(Dataset records):
====================

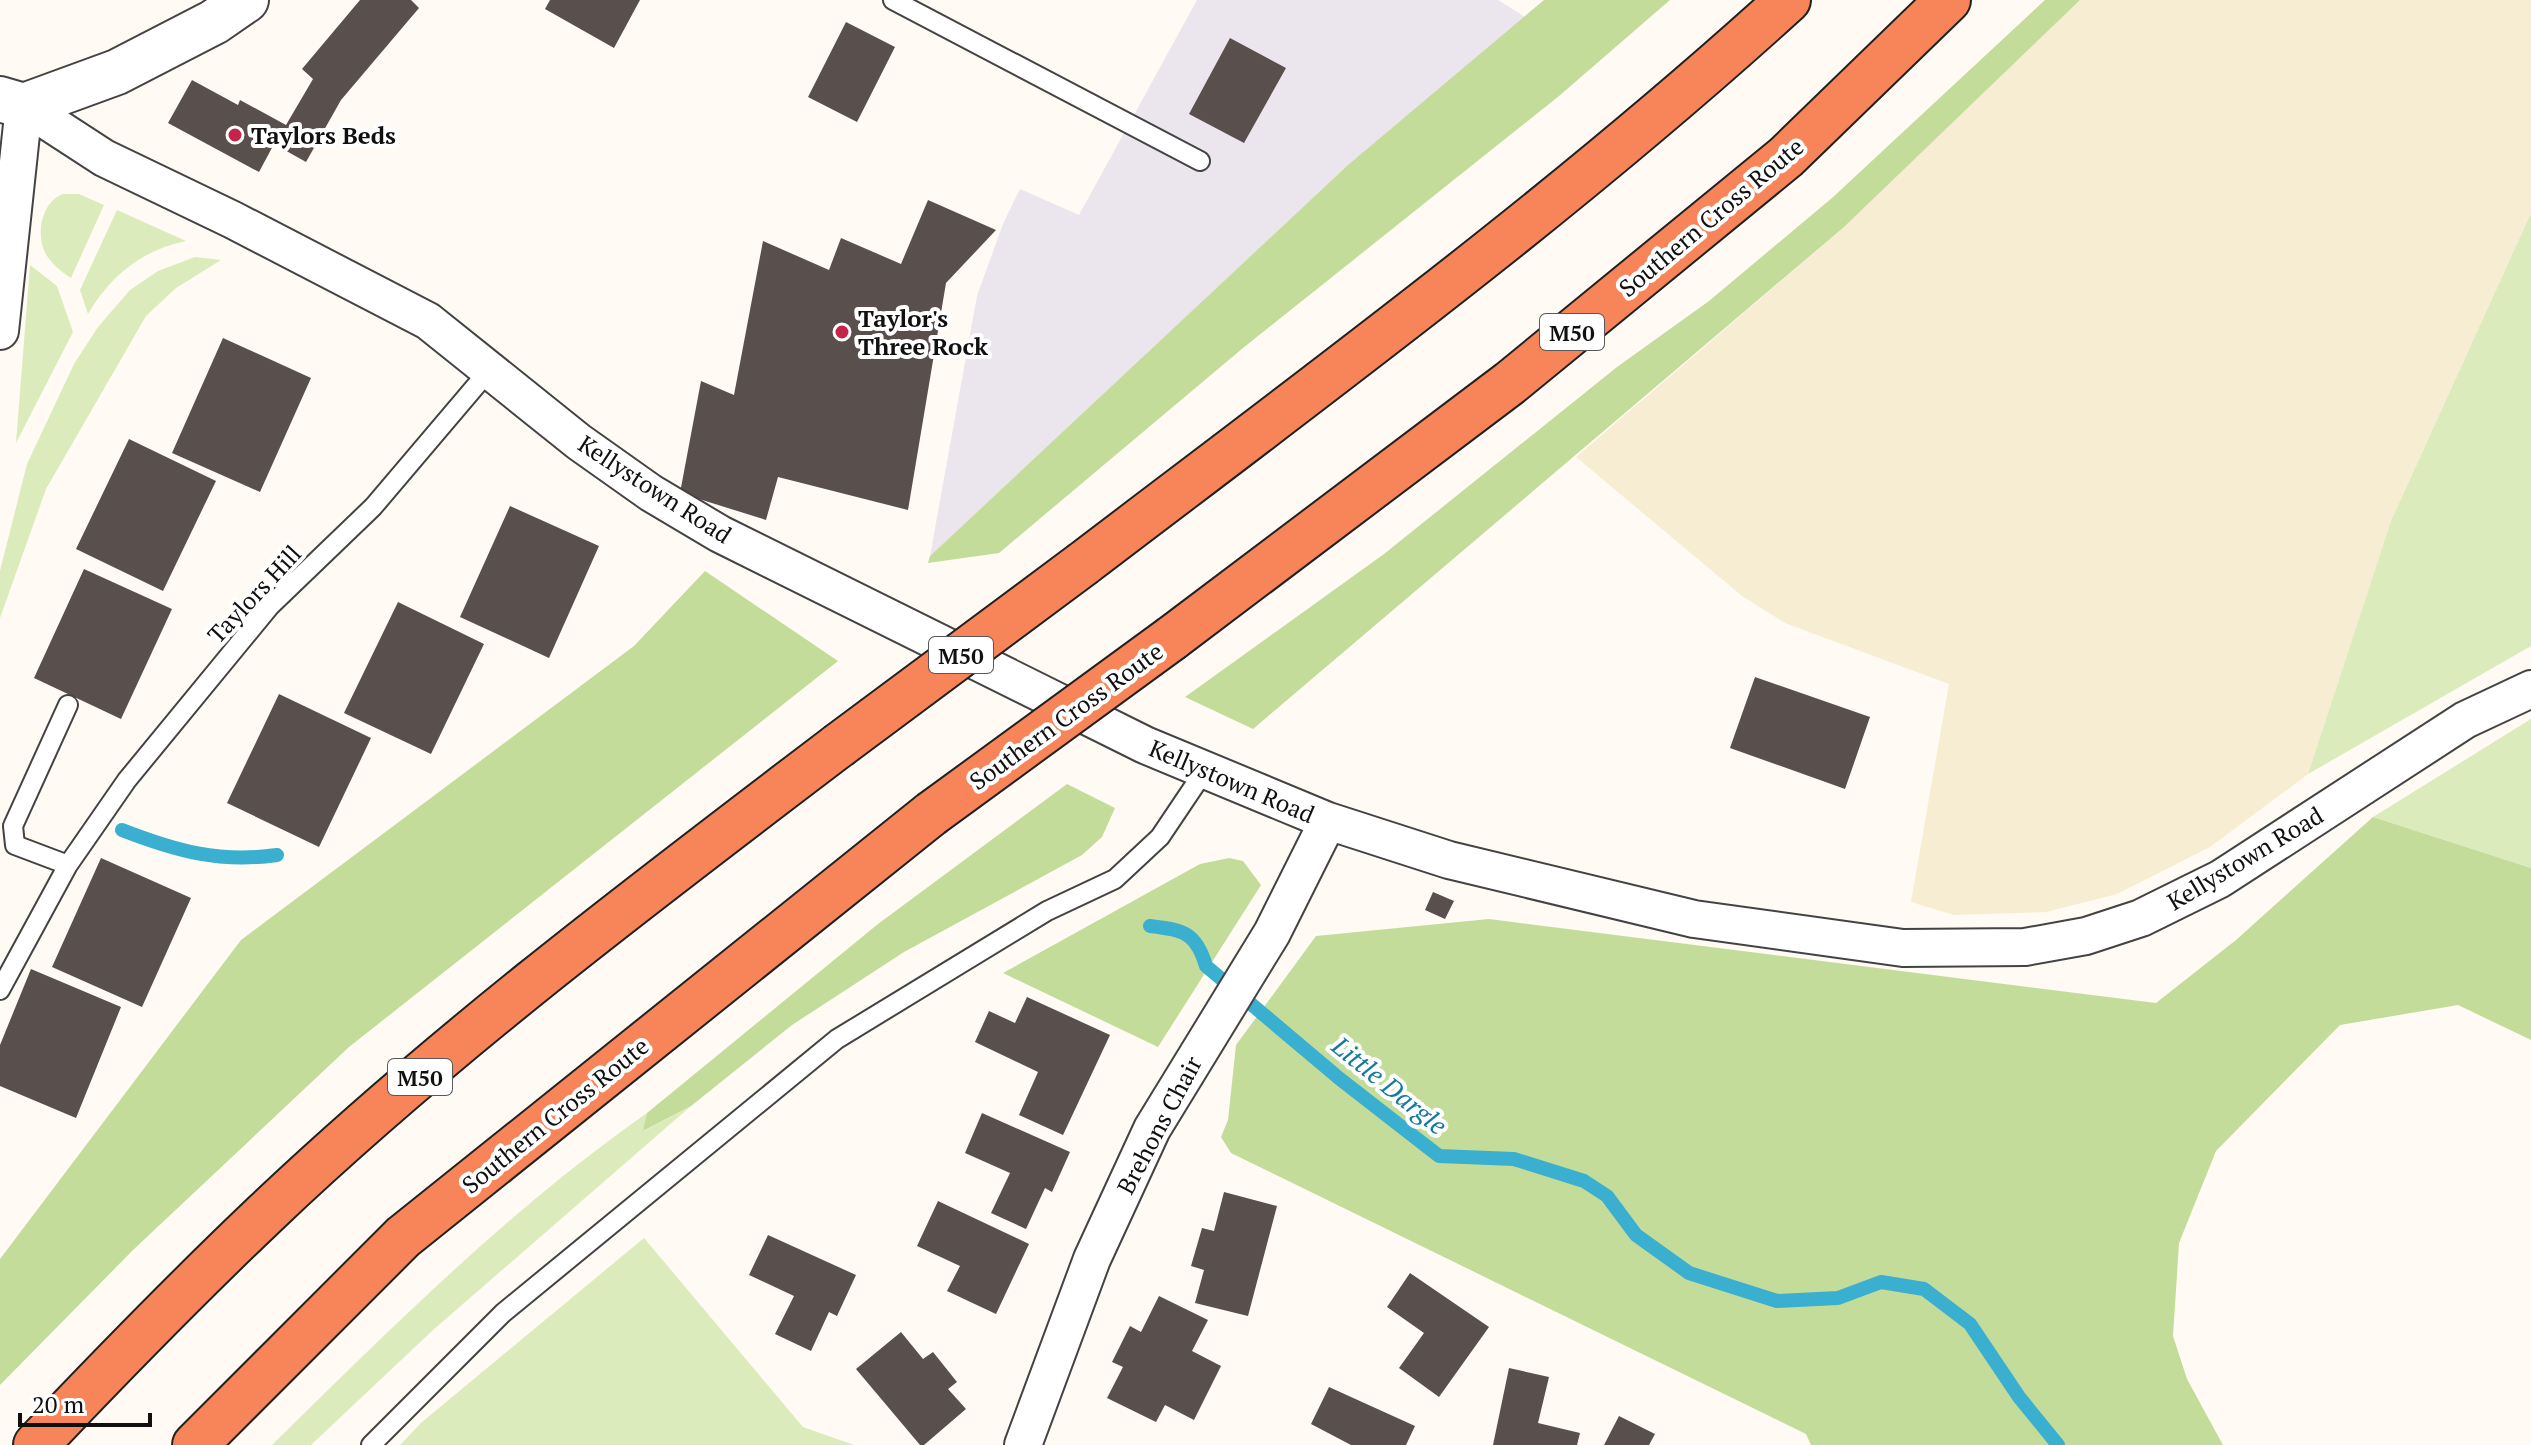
<svg xmlns="http://www.w3.org/2000/svg" width="2531" height="1445" font-family="'PT Serif',serif">
<style>
.industrial{fill:#ebe5ee}
.farmland{fill:#f6edd2}
.green{fill:#dcebbb}
.forest{fill:#c3dc9a}
.lines{fill:none;stroke-linecap:round;stroke-linejoin:round}
.stream{stroke:#3bafd0;stroke-width:14}
.building{fill:#594f4c}
.service-casing{stroke:#434343;stroke-width:22}
.minor-casing{stroke:#434343;stroke-width:40}
.tertiary-casing{stroke:#434343;stroke-width:48}
.motorway-casing{stroke:#212121;stroke-width:48}
.service{stroke:#fff;stroke-width:18}
.minor{stroke:#fff;stroke-width:36}
.tertiary{stroke:#fff;stroke-width:44}
.motorway{stroke:#f78559;stroke-width:44}
.motorway-bridge-casing{stroke:#212121;stroke-width:48;stroke-linecap:butt}
.motorway-bridge{stroke:#f78559;stroke-width:44}
.poi-dot{fill:#c42448;stroke:#fff;stroke-width:3}
.labels{text-anchor:middle;dominant-baseline:central;stroke-width:8;stroke-linejoin:round;paint-order:stroke}
.shield{fill:#fff;stroke:#585858;stroke-width:2}
.shield-label{font-size:22px;font-weight:bold;fill:#101010}
.poi-label{font-size:24px;font-weight:bold;fill:#101010;stroke:#fff;text-anchor:start}
.street-label{font-size:24px;fill:#101010;stroke:#fff}
.water-label{font-size:26px;font-style:italic;fill:#157a9f;stroke:#fff}
</style>
<rect width="100%" height="100%" fill="#fffaf3"/>
<path class="industrial" d="M1197,0h301l27,17 -176,147 -419,392 47,-260 26,-72 17,-35 59,26z"/>
<path class="farmland" d="M2080,0h451v213l-140,308 -83,253 -98,73 -93,47 -71,18 -92,3 -43,-13 38,-218 -164,-61 -43,-27 -166,-139 268,-230z"/>
<path class="green" d="M63,194h16l25,11 -33,73c-11,-7 -22,-16 -27,-28 -8,-19 -1,-49 19,-56z
M117,210l69,31c-44,9 -76,35 -98,73l-8,-24z
M2531,213v433l-223,128 83,-253z
M195,257l26,3 -45,28 -30,28 -100,173 -46,129v-47l27,-107 47,-100 24,-37 32,-37 28,-19z
M30,265l27,21 16,46 -57,111z
M2531,719v149l-158,-51z
M691,1106l-258,224 -122,115h-39c118,-116 238,-236 375,-332l-3,18z
M644,1238l159,189 51,18h-454l22,-23z"/>
<path class="forest" d="M1544,0h126l-111,96 -316,252 -244,205 -71,10 2,-7 419,-392z
M2045,0h35l-236,227 -591,502 -68,-32 199,-143 233,-187 92,-66 123,-103z
M705,571l133,90 -489,386 -216,203 -133,135v-126l241,-319 393,-294z
M1067,784l48,24 -13,29 -20,18 -178,97 -112,73 -101,81 -48,25 4,-18 231,-189z
M2373,817l158,51v172l-73,-35 -118,20 -124,126 -37,92 -6,93 14,43 36,66h-412l-5,-11 -575,-281 -10,-16 7,-17 8,-75 80,-109 173,-17 667,84 80,-63z
M1229,858l14,3 18,24 -103,162 -155,-74 197,-109z"/>
<g class="lines">
<path class="stream" d="M122,830c54,21 97,33 155,25
M1150,926c33,4 46,6 56,40l134,113 99,77 75,3 70,22 23,15 29,39 53,38 88,28 61,-3 43,-16 43,7 46,35 49,73 39,48"/>
</g>
<path class="building" d="M360,0h51l8,8 -78,92 -35,62 -32,-18 -15,28 -91,-49 24,-43 46,25 2,-5 46,25 27,-46 -11,-10z
M550,0h90l-26,48 -69,-39z
M846,22l49,25 -38,75 -49,-25z
M1230,38l56,30 -42,75 -55,-29z
M928,200l68,30 -50,53 -38,227 -130,-33 -12,43 -86,-27 21,-112 33,14 29,-154 66,29 12,-32 60,26z
M223,338l88,40 -51,114 -88,-39z
M129,439l87,42 -53,110 -87,-42z
M510,506l89,40 -50,112 -89,-41z
M84,569l88,40 -51,110 -87,-41z
M398,602l86,42 -53,110 -87,-41z
M1755,677l115,40 -25,72 -115,-41z
M279,694l92,44 -52,109 -92,-44z
M101,858l90,40 -49,109 -90,-40z
M1433,892l21,9 -9,18 -20,-9z
M31,969l90,38 -45,111 -76,-32v-41z
M1027,997l83,38 -47,100 -44,-20 19,-43 -63,-30 14,-31 26,12z
M982,1113l88,39 -18,40 -7,-4 -19,41 -35,-16 19,-40 -45,-20z
M1224,1192l53,14 -29,110 -53,-13 9,-33 -13,-4 11,-38 12,3z
M938,1201l91,43 -33,70 -49,-23 13,-25 -43,-20z
M768,1235l88,40 -19,41 -8,-4 -18,39 -36,-17 19,-38 -45,-21z
M1410,1273l79,54 -50,70 -40,-29 25,-35 -37,-26z
M1159,1296l49,24 -16,31 29,15 -27,54 -29,-15 -9,17 -49,-24 16,-31 -11,-5 18,-36 11,6z
M901,1332l22,27 10,-7 24,30 -9,7 18,20 -42,36h-4l-64,-76z
M1509,1368l40,9 -11,46 42,10 -3,12h-84z
M1329,1387l86,39 -9,19h-55l-40,-21z
M1619,1416l36,18 -6,11h-45z"/>
<g class="lines">
<defs>
<path id="service" d="M893,0l307,161
M68,705l-55,121 2,19 53,20
M0,990l68,-125 59,-85 143,-174 103,-99 118,-139
M371,1445l132,-132 334,-274 210,-128 68,-32 45,-42 45,-67"/>
<path id="minor" d="M0,331l24,-225 80,52 129,62 195,101 151,121 72,51 69,41 425,211 183,76 121,39 245,59 209,29 122,-1 61,-11 55,-18 79,-39 245,-159 66,-31
M1023,1445l69,-186 60,-130 120,-196 56,-112"/>
<path id="tertiary" d="M0,99l24,7 93,-34 97,-50 32,-22"/>
<path id="motorway" d="M1084,563c239,-182 481,-360 704,-563
M1172,638l338,-255 276,-226 162,-157
M36,1445c75,-79 151,-157 230,-232 178,-169 376,-318 572,-467
M195,1445l208,-208 528,-423"/>
</defs>
<use href="#service" class="service-casing"/>
<use href="#minor" class="minor-casing"/>
<use href="#tertiary" class="tertiary-casing"/>
<use href="#motorway" class="motorway-casing"/>
<use href="#service" class="service"/>
<use href="#minor" class="minor"/>
<use href="#tertiary" class="tertiary"/>
<use href="#motorway" class="motorway"/>
<defs>
<path id="motorway-bridge" d="M838,746l246,-183
M931,814l241,-176"/>
</defs>
<use href="#motorway-bridge" class="motorway-bridge-casing"/>
<use href="#motorway-bridge" class="motorway-bridge"/>
</g>
<g class="poi-dot">
<circle cx="235" cy="135" r="8"/>
<circle cx="842" cy="332" r="8"/>
</g>
<g class="labels">
<g class="shield">
<rect x="1540" y="314" width="64" height="36" rx="6"/>
<rect x="929" y="637" width="64" height="36" rx="6"/>
<rect x="388" y="1059" width="64" height="36" rx="6"/>
</g>
<g class="shield-label">
<text x="1572" y="332">M50</text>
<text x="961" y="655">M50</text>
<text x="420" y="1077">M50</text>
</g>
<g class="poi-label">
<text x="251" y="135">Taylors Beds</text>
<text x="858" y="318">Taylor's<tspan x="858" dy="28">Three Rock</tspan></text>
</g>
<g class="street-label">
<text transform="translate(1711 217) rotate(-40)">Southern Cross Route</text>
<text transform="translate(655 489) rotate(33)">Kellystown Road</text>
<text transform="translate(254 594) rotate(-47)">Taylors Hill</text>
<text transform="translate(1066 716) rotate(-36)">Southern Cross Route</text>
<text transform="translate(1232 781) rotate(23)">Kellystown Road</text>
<text transform="translate(2245 858) rotate(-31)">Kellystown Road</text>
<text transform="translate(555 1115) rotate(-39)">Southern Cross Route</text>
<text transform="translate(1159 1125) rotate(-62)">Brehons Chair</text>
</g>
<g class="water-label">
<text transform="translate(1390 1085) rotate(39)">Little Dargle</text>
</g>
</g>
<path d="M20 1413v12h130v-12" fill="none" stroke="#101010" stroke-width="4"/>
<text x="32" y="1413" font-size="24" fill="#101010" stroke="#ffffff" stroke-width="6" paint-order="stroke">20 m</text>
</svg>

====================

(What this task involves):
Copy each line of the entries in which the string "weight" is found.

(Your solution):
.shield-label{font-size:22px;font-weight:bold;fill:#101010}
.poi-label{font-size:24px;font-weight:bold;fill:#101010;stroke:#fff;text-anchor:start}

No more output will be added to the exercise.